In der sich an die Vorträge anschließenden Diskussion, geleitet durch Kerstin Zapp, freie Fachjournalistin mit den Fachgebieten Logistik, Mobilität und Energie, konnten die Teilnehmer, welche aus unterschiedlichsten Bereichen von Industrie, Wissenschaft und Kommunen stammten, ihre persönlichen Fragestellungen diskutieren.

Zahlreiche Fragen regten zum Nachdenken an: Wer fährt mit dem Auto zur Arbeit? Wer in einer Fahrgemeinschaft? Wer kann in seinem Unternehmen auf einen Fahrzeugpool zugreifen? Bei wem gehören Fahrräder und/oder E-Cars dazu? Wer ist bei einem Carsharing-Unternehmen angemeldet? Wer ist Besitzer einer Bahncard, ÖPNV-Card?
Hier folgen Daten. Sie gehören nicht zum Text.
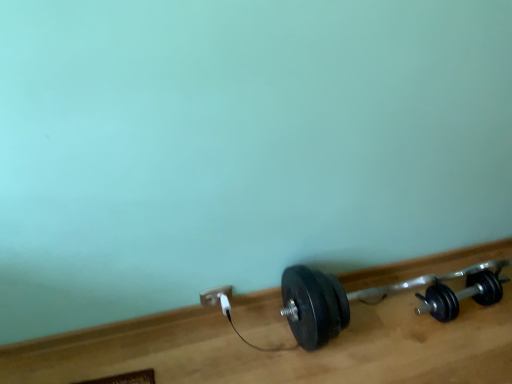
Question: Looking at their shapes, would you say white plastic power plug at lower center is wider or thinner than black rubber dumbbell at lower right, which is counted as the 2th dumbbell, starting from the right?

Choices:
 (A) wide
 (B) thin

Answer: (B)

Question: From a real-world perspective, is white plastic power plug at lower center above or below black rubber dumbbell at lower right, which is counted as the 2th dumbbell, starting from the right?

Choices:
 (A) above
 (B) below

Answer: (B)

Question: Considering the real-world distances, which object is farthest from the black rubber dumbbell at lower right, the 2th dumbbell positioned from the left?

Choices:
 (A) black rubber dumbbell at lower right, which appears as the 1th dumbbell when viewed from the left
 (B) white plastic power plug at lower center
 (C) white plastic plug at lower center

Answer: (C)

Question: Which object is positioned farthest from the black rubber dumbbell at lower right, which appears as the 1th dumbbell when viewed from the left?

Choices:
 (A) white plastic plug at lower center
 (B) black rubber dumbbell at lower right, the first dumbbell viewed from the right
 (C) white plastic power plug at lower center

Answer: (A)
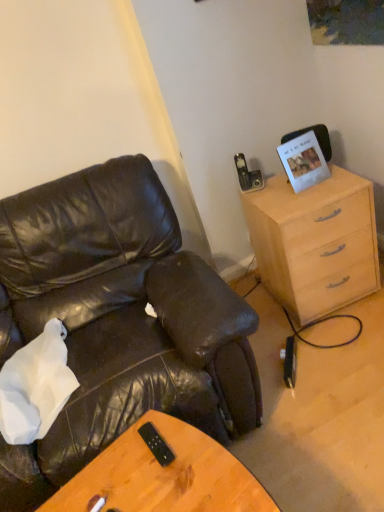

Wer bucht seine Tickets über sein Smartphone?

Bedeutung von Mobiltätsszenarien für das eigene Unternehmen

Auf die abschließende Frage, was Unternehmen denn nun eigentlich mit Mobilitätsszenarien anfangen können, antworteten die Referenten folgendes:
Dr. Phleps: „Möglichst viele Informationen aufsaugen, aber auch kritisch hinterfragen und durchspielen, was dies für das eigene Unternehmen bedeutet.“
Dr. Ernst: „Wichtig für Unternehmen ist die interne Diskussion, um ein Gesamtbild entstehen zu lassen, auf welcher Basis dann Geschäftsentscheidungen getroffen werden können.“
Dr. Mehlhorn: „KMUs sollten sich mit ihren Kunden, den OEMs, abstimmen, denn diese haben Marktnähe.“
Moderatorin Kerstin Zapp kam in ihrer Zusammenfassung zu folgenden Schlussfolgerungen.

  • Sowohl für KMU als auch für Kommunen gibt es hinreichend Möglichkeiten, von entwickelten Mobiltätsszenarien zu profitieren, den Mobilitätswandel zu erkennen und sich rechtzeitig darauf einzustellen.
  • Die meisten Entwicklungen scheinen vorgezeichnet, ihre Dynamik und damit ihr GEWICHT sind allerdings nicht genau vorherzusagen
  • Der fachliche Austausch innerhalb der Branche und darüber hinaus ist hilfreich und sinnvoll. Beim Blick über den Tellerrand kann Bayern Innovativ mit Angeboten wie Plattformen zum Informationsaustausch oder mit Arbeitskreisen helfen, um fit für die Zukunft zu werden und Chancen ebenso wie Herausforderungen zu erkennen.

"Wie ein Unternehmen oder eine Stadt sich dann eventuell neu strategisch ausrichtet, um Marktanteile oder Bewohner zu halten oder neue hinzuzugewinnen, ist individuell verschieden. Ein einziges richtiges Konzept gibt es glücklicherweise nicht.“ so Kerstin Zapp abschließend.